TASK REQUIREMENTS:
Rewrite only part of the data below as a numbered list. Start with the line that contains "genus: Pericrocotus", go on through the line that contains "family: Coccidae", and leave out any blank lines.

ENTRIES SUPPLIED:

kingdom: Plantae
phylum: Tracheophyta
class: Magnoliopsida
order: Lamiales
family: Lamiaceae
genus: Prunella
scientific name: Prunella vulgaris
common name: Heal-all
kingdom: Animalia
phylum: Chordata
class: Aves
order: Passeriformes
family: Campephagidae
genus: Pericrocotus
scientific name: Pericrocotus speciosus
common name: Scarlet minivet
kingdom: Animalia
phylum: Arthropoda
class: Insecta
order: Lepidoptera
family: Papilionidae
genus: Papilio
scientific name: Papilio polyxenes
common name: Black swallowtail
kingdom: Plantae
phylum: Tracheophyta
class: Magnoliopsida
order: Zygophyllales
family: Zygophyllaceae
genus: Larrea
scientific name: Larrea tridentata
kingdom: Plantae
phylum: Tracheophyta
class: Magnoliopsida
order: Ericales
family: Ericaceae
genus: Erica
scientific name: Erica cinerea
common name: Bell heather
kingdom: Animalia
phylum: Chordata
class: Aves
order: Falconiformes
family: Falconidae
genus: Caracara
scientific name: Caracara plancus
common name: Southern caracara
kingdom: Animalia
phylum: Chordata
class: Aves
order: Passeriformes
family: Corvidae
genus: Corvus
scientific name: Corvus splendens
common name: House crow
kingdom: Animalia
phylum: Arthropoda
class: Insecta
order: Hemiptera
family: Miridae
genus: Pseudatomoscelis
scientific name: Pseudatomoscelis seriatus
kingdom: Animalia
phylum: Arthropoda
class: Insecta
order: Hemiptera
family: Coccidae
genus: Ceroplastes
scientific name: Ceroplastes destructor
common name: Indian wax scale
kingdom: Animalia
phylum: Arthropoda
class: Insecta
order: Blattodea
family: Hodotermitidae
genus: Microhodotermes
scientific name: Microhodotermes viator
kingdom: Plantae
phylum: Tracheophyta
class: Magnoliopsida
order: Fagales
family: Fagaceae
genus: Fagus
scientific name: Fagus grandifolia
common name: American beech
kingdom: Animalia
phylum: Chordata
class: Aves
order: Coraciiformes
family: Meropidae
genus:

WRITTEN SOLUTION:
1. genus: Pericrocotus
2. scientific name: Pericrocotus speciosus
3. common name: Scarlet minivet
4. kingdom: Animalia
5. phylum: Arthropoda
6. class: Insecta
7. order: Lepidoptera
8. family: Papilionidae
9. genus: Papilio
10. scientific name: Papilio polyxenes
11. common name: Black swallowtail
12. kingdom: Plantae
13. phylum: Tracheophyta
14. class: Magnoliopsida
15. order: Zygophyllales
16. family: Zygophyllaceae
17. genus: Larrea
18. scientific name: Larrea tridentata
19. kingdom: Plantae
20. phylum: Tracheophyta
21. class: Magnoliopsida
22. order: Ericales
23. family: Ericaceae
24. genus: Erica
25. scientific name: Erica cinerea
26. common name: Bell heather
27. kingdom: Animalia
28. phylum: Chordata
29. class: Aves
30. order: Falconiformes
31. family: Falconidae
32. genus: Caracara
33. scientific name: Caracara plancus
34. common name: Southern caracara
35. kingdom: Animalia
36. phylum: Chordata
37. class: Aves
38. order: Passeriformes
39. family: Corvidae
40. genus: Corvus
41. scientific name: Corvus splendens
42. common name: House crow
43. kingdom: Animalia
44. phylum: Arthropoda
45. class: Insecta
46. order: Hemiptera
47. family: Miridae
48. genus: Pseudatomoscelis
49. scientific name: Pseudatomoscelis seriatus
50. kingdom: Animalia
51. phylum: Arthropoda
52. class: Insecta
53. order: Hemiptera
54. family: Coccidae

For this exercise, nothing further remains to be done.